(Dataset entries)
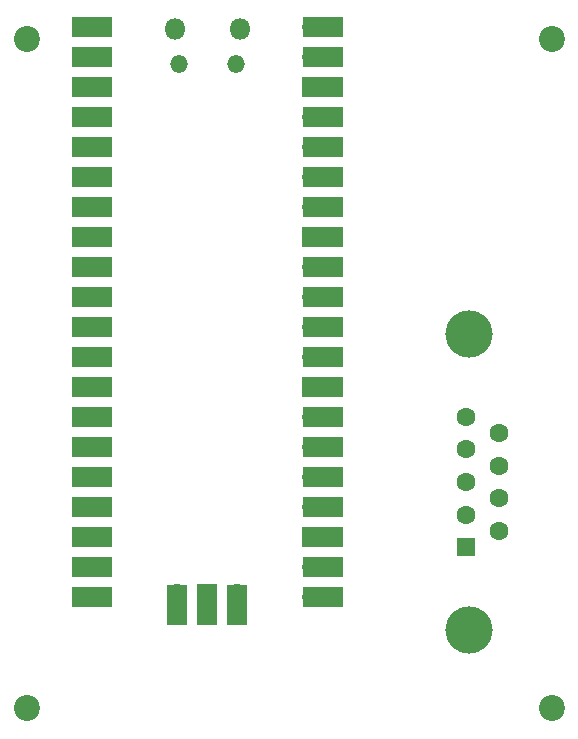
<source format=gbr>
%TF.GenerationSoftware,KiCad,Pcbnew,(7.0.0)*%
%TF.CreationDate,2023-04-21T14:06:02-07:00*%
%TF.ProjectId,DecentXE-to-USB,44656365-6e74-4584-952d-746f2d555342,2*%
%TF.SameCoordinates,Original*%
%TF.FileFunction,Soldermask,Top*%
%TF.FilePolarity,Negative*%
%FSLAX46Y46*%
G04 Gerber Fmt 4.6, Leading zero omitted, Abs format (unit mm)*
G04 Created by KiCad (PCBNEW (7.0.0)) date 2023-04-21 14:06:02*
%MOMM*%
%LPD*%
G01*
G04 APERTURE LIST*
%ADD10O,1.800000X1.800000*%
%ADD11O,1.500000X1.500000*%
%ADD12O,1.700000X1.700000*%
%ADD13R,3.500000X1.700000*%
%ADD14R,1.700000X1.700000*%
%ADD15R,1.700000X3.500000*%
%ADD16C,4.000000*%
%ADD17R,1.600000X1.600000*%
%ADD18C,1.600000*%
%ADD19C,2.200000*%
G04 APERTURE END LIST*
D10*
%TO.C,U1*%
X28311999Y-18142999D03*
D11*
X28611999Y-21172999D03*
X33461999Y-21172999D03*
D10*
X33761999Y-18142999D03*
D12*
X22146999Y-18012999D03*
D13*
X21246999Y-18012999D03*
D12*
X22146999Y-20552999D03*
D13*
X21246999Y-20552999D03*
D14*
X22146999Y-23092999D03*
D13*
X21246999Y-23092999D03*
D12*
X22146999Y-25632999D03*
D13*
X21246999Y-25632999D03*
D12*
X22146999Y-28172999D03*
D13*
X21246999Y-28172999D03*
D12*
X22146999Y-30712999D03*
D13*
X21246999Y-30712999D03*
D12*
X22146999Y-33252999D03*
D13*
X21246999Y-33252999D03*
D14*
X22146999Y-35792999D03*
D13*
X21246999Y-35792999D03*
D12*
X22146999Y-38332999D03*
D13*
X21246999Y-38332999D03*
D12*
X22146999Y-40872999D03*
D13*
X21246999Y-40872999D03*
D12*
X22146999Y-43412999D03*
D13*
X21246999Y-43412999D03*
D12*
X22146999Y-45952999D03*
D13*
X21246999Y-45952999D03*
D14*
X22146999Y-48492999D03*
D13*
X21246999Y-48492999D03*
D12*
X22146999Y-51032999D03*
D13*
X21246999Y-51032999D03*
D12*
X22146999Y-53572999D03*
D13*
X21246999Y-53572999D03*
D12*
X22146999Y-56112999D03*
D13*
X21246999Y-56112999D03*
D12*
X22146999Y-58652999D03*
D13*
X21246999Y-58652999D03*
D14*
X22146999Y-61192999D03*
D13*
X21246999Y-61192999D03*
D12*
X22146999Y-63732999D03*
D13*
X21246999Y-63732999D03*
D12*
X22146999Y-66272999D03*
D13*
X21246999Y-66272999D03*
D12*
X39926999Y-66272999D03*
D13*
X40826999Y-66272999D03*
D12*
X39926999Y-63732999D03*
D13*
X40826999Y-63732999D03*
D14*
X39926999Y-61192999D03*
D13*
X40826999Y-61192999D03*
D12*
X39926999Y-58652999D03*
D13*
X40826999Y-58652999D03*
D12*
X39926999Y-56112999D03*
D13*
X40826999Y-56112999D03*
D12*
X39926999Y-53572999D03*
D13*
X40826999Y-53572999D03*
D12*
X39926999Y-51032999D03*
D13*
X40826999Y-51032999D03*
D14*
X39926999Y-48492999D03*
D13*
X40826999Y-48492999D03*
D12*
X39926999Y-45952999D03*
D13*
X40826999Y-45952999D03*
D12*
X39926999Y-43412999D03*
D13*
X40826999Y-43412999D03*
D12*
X39926999Y-40872999D03*
D13*
X40826999Y-40872999D03*
D12*
X39926999Y-38332999D03*
D13*
X40826999Y-38332999D03*
D14*
X39926999Y-35792999D03*
D13*
X40826999Y-35792999D03*
D12*
X39926999Y-33252999D03*
D13*
X40826999Y-33252999D03*
D12*
X39926999Y-30712999D03*
D13*
X40826999Y-30712999D03*
D12*
X39926999Y-28172999D03*
D13*
X40826999Y-28172999D03*
D12*
X39926999Y-25632999D03*
D13*
X40826999Y-25632999D03*
D14*
X39926999Y-23092999D03*
D13*
X40826999Y-23092999D03*
D12*
X39926999Y-20552999D03*
D13*
X40826999Y-20552999D03*
D12*
X39926999Y-18012999D03*
D13*
X40826999Y-18012999D03*
D12*
X28496999Y-66042999D03*
D15*
X28496999Y-66942999D03*
D14*
X31036999Y-66042999D03*
D15*
X31036999Y-66942999D03*
D12*
X33576999Y-66042999D03*
D15*
X33576999Y-66942999D03*
%TD*%
D16*
%TO.C,J2*%
X53214669Y-69025000D03*
X53214669Y-44025000D03*
D17*
X52914668Y-62064999D03*
D18*
X52914669Y-59295000D03*
X52914669Y-56525000D03*
X52914669Y-53755000D03*
X52914669Y-50985000D03*
X55754669Y-60680000D03*
X55754669Y-57910000D03*
X55754669Y-55140000D03*
X55754669Y-52370000D03*
%TD*%
D19*
%TO.C,REF\u002A\u002A*%
X15748000Y-19050000D03*
%TD*%
%TO.C,REF\u002A\u002A*%
X60198000Y-19050000D03*
%TD*%
%TO.C,REF\u002A\u002A*%
X60198000Y-75692000D03*
%TD*%
%TO.C,REF\u002A\u002A*%
X15748000Y-75692000D03*
%TD*%
M02*

</source>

What you will do: Write all the entries again word for word, minus the pictures.

Exercise result:
<source format=gbr>
%TF.GenerationSoftware,KiCad,Pcbnew,(7.0.0)*%
%TF.CreationDate,2023-04-21T14:06:02-07:00*%
%TF.ProjectId,DecentXE-to-USB,44656365-6e74-4584-952d-746f2d555342,2*%
%TF.SameCoordinates,Original*%
%TF.FileFunction,Soldermask,Top*%
%TF.FilePolarity,Negative*%
%FSLAX46Y46*%
G04 Gerber Fmt 4.6, Leading zero omitted, Abs format (unit mm)*
G04 Created by KiCad (PCBNEW (7.0.0)) date 2023-04-21 14:06:02*
%MOMM*%
%LPD*%
G01*
G04 APERTURE LIST*
%ADD10O,1.800000X1.800000*%
%ADD11O,1.500000X1.500000*%
%ADD12O,1.700000X1.700000*%
%ADD13R,3.500000X1.700000*%
%ADD14R,1.700000X1.700000*%
%ADD15R,1.700000X3.500000*%
%ADD16C,4.000000*%
%ADD17R,1.600000X1.600000*%
%ADD18C,1.600000*%
%ADD19C,2.200000*%
G04 APERTURE END LIST*
D10*
%TO.C,U1*%
X28311999Y-18142999D03*
D11*
X28611999Y-21172999D03*
X33461999Y-21172999D03*
D10*
X33761999Y-18142999D03*
D12*
X22146999Y-18012999D03*
D13*
X21246999Y-18012999D03*
D12*
X22146999Y-20552999D03*
D13*
X21246999Y-20552999D03*
D14*
X22146999Y-23092999D03*
D13*
X21246999Y-23092999D03*
D12*
X22146999Y-25632999D03*
D13*
X21246999Y-25632999D03*
D12*
X22146999Y-28172999D03*
D13*
X21246999Y-28172999D03*
D12*
X22146999Y-30712999D03*
D13*
X21246999Y-30712999D03*
D12*
X22146999Y-33252999D03*
D13*
X21246999Y-33252999D03*
D14*
X22146999Y-35792999D03*
D13*
X21246999Y-35792999D03*
D12*
X22146999Y-38332999D03*
D13*
X21246999Y-38332999D03*
D12*
X22146999Y-40872999D03*
D13*
X21246999Y-40872999D03*
D12*
X22146999Y-43412999D03*
D13*
X21246999Y-43412999D03*
D12*
X22146999Y-45952999D03*
D13*
X21246999Y-45952999D03*
D14*
X22146999Y-48492999D03*
D13*
X21246999Y-48492999D03*
D12*
X22146999Y-51032999D03*
D13*
X21246999Y-51032999D03*
D12*
X22146999Y-53572999D03*
D13*
X21246999Y-53572999D03*
D12*
X22146999Y-56112999D03*
D13*
X21246999Y-56112999D03*
D12*
X22146999Y-58652999D03*
D13*
X21246999Y-58652999D03*
D14*
X22146999Y-61192999D03*
D13*
X21246999Y-61192999D03*
D12*
X22146999Y-63732999D03*
D13*
X21246999Y-63732999D03*
D12*
X22146999Y-66272999D03*
D13*
X21246999Y-66272999D03*
D12*
X39926999Y-66272999D03*
D13*
X40826999Y-66272999D03*
D12*
X39926999Y-63732999D03*
D13*
X40826999Y-63732999D03*
D14*
X39926999Y-61192999D03*
D13*
X40826999Y-61192999D03*
D12*
X39926999Y-58652999D03*
D13*
X40826999Y-58652999D03*
D12*
X39926999Y-56112999D03*
D13*
X40826999Y-56112999D03*
D12*
X39926999Y-53572999D03*
D13*
X40826999Y-53572999D03*
D12*
X39926999Y-51032999D03*
D13*
X40826999Y-51032999D03*
D14*
X39926999Y-48492999D03*
D13*
X40826999Y-48492999D03*
D12*
X39926999Y-45952999D03*
D13*
X40826999Y-45952999D03*
D12*
X39926999Y-43412999D03*
D13*
X40826999Y-43412999D03*
D12*
X39926999Y-40872999D03*
D13*
X40826999Y-40872999D03*
D12*
X39926999Y-38332999D03*
D13*
X40826999Y-38332999D03*
D14*
X39926999Y-35792999D03*
D13*
X40826999Y-35792999D03*
D12*
X39926999Y-33252999D03*
D13*
X40826999Y-33252999D03*
D12*
X39926999Y-30712999D03*
D13*
X40826999Y-30712999D03*
D12*
X39926999Y-28172999D03*
D13*
X40826999Y-28172999D03*
D12*
X39926999Y-25632999D03*
D13*
X40826999Y-25632999D03*
D14*
X39926999Y-23092999D03*
D13*
X40826999Y-23092999D03*
D12*
X39926999Y-20552999D03*
D13*
X40826999Y-20552999D03*
D12*
X39926999Y-18012999D03*
D13*
X40826999Y-18012999D03*
D12*
X28496999Y-66042999D03*
D15*
X28496999Y-66942999D03*
D14*
X31036999Y-66042999D03*
D15*
X31036999Y-66942999D03*
D12*
X33576999Y-66042999D03*
D15*
X33576999Y-66942999D03*
%TD*%
D16*
%TO.C,J2*%
X53214669Y-69025000D03*
X53214669Y-44025000D03*
D17*
X52914668Y-62064999D03*
D18*
X52914669Y-59295000D03*
X52914669Y-56525000D03*
X52914669Y-53755000D03*
X52914669Y-50985000D03*
X55754669Y-60680000D03*
X55754669Y-57910000D03*
X55754669Y-55140000D03*
X55754669Y-52370000D03*
%TD*%
D19*
%TO.C,REF\u002A\u002A*%
X15748000Y-19050000D03*
%TD*%
%TO.C,REF\u002A\u002A*%
X60198000Y-19050000D03*
%TD*%
%TO.C,REF\u002A\u002A*%
X60198000Y-75692000D03*
%TD*%
%TO.C,REF\u002A\u002A*%
X15748000Y-75692000D03*
%TD*%
M02*

</source>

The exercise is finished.